# Big bass for small creek



## surfstryker (Sep 28, 2007)

I caught this on Blackwater today on a pink trickworm. The wife and I were just beatin the heat at the creek, glad I brought the fishin rod.


----------



## DLo (Oct 2, 2007)

Nice one , especially for skinny water. I bet the lack of rain recently has the fish gathered up in some of the deeper holes.


----------



## JJ Stephens (Jul 3, 2009)

Nice Catch!



Believe it or not, my dad used to catch tons of bass that big and bigger up blackwater south of deaton's bridge. You could actually take a smaller boat all the way up the river before it re-routed out through the swamp after hurricane Ivan. We were members of Panhandle Hunting Club and the back side of our property line was the river. Most of that club was taken over by the Hutton Game Reserve and the State Prison.


----------



## ScullsMcNasty (Oct 4, 2007)

that is a stud bass for such a small river! congrats


----------



## gmlee (Sep 6, 2008)

Nice fish!!! No better way to spend a day than setting a hook.:clap


----------



## studter (Apr 1, 2009)

Yeah we have creeks here in central MS thats anywhere from knee deep to usually no more than waist/chest deep that we walk and we been know to catch 5 and 6 lbs bass. You talking about stong fish as they have been fighting most of there lives.. Fun times


----------



## Snatch it (Feb 17, 2009)

Nice Bass !!


----------



## bjg8 (Sep 2, 2008)

nice fish... i love bass in blackwater


----------



## obigwilliso (Feb 26, 2008)

If you fish the creeks in that area hard, fish that size are really happen on a regular basis. We caught 1 off coldwater creek that was 7lbs 9oz.

TASK STATEMENT
From the forum thread about the creek bass, output the passage verbatim, starting at the words "Yeah we have" and ending after the words "(Feb 17, 2009)".

(Records from a data source)
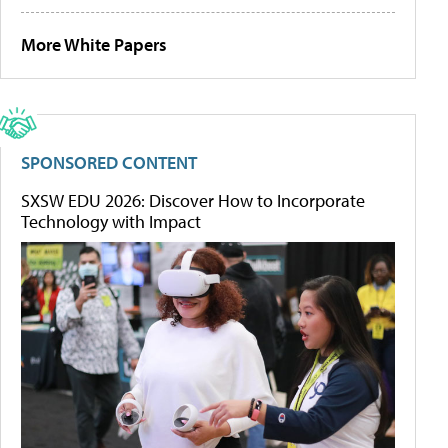
More White Papers
SPONSORED CONTENT
SXSW EDU 2026: Discover How to Incorporate
Technology with Impact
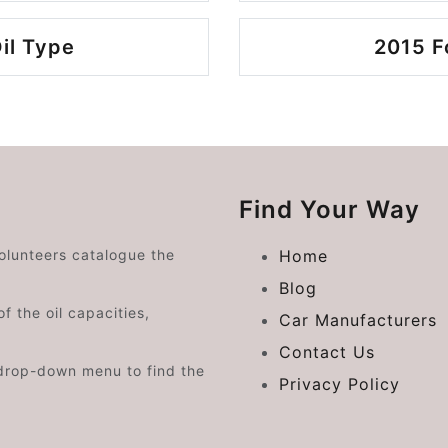
il Type
2015 F
Find Your Way
volunteers catalogue the
Home
Blog
f the oil capacities,
Car Manufacturers
Contact Us
drop-down menu to find the
Privacy Policy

RESULT
Yeah we have creeks here in central MS thats anywhere from knee deep to usually no more than waist/chest deep that we walk and we been know to catch 5 and 6 lbs bass. You talking about stong fish as they have been fighting most of there lives.. Fun times


----------



## Snatch it (Feb 17, 2009)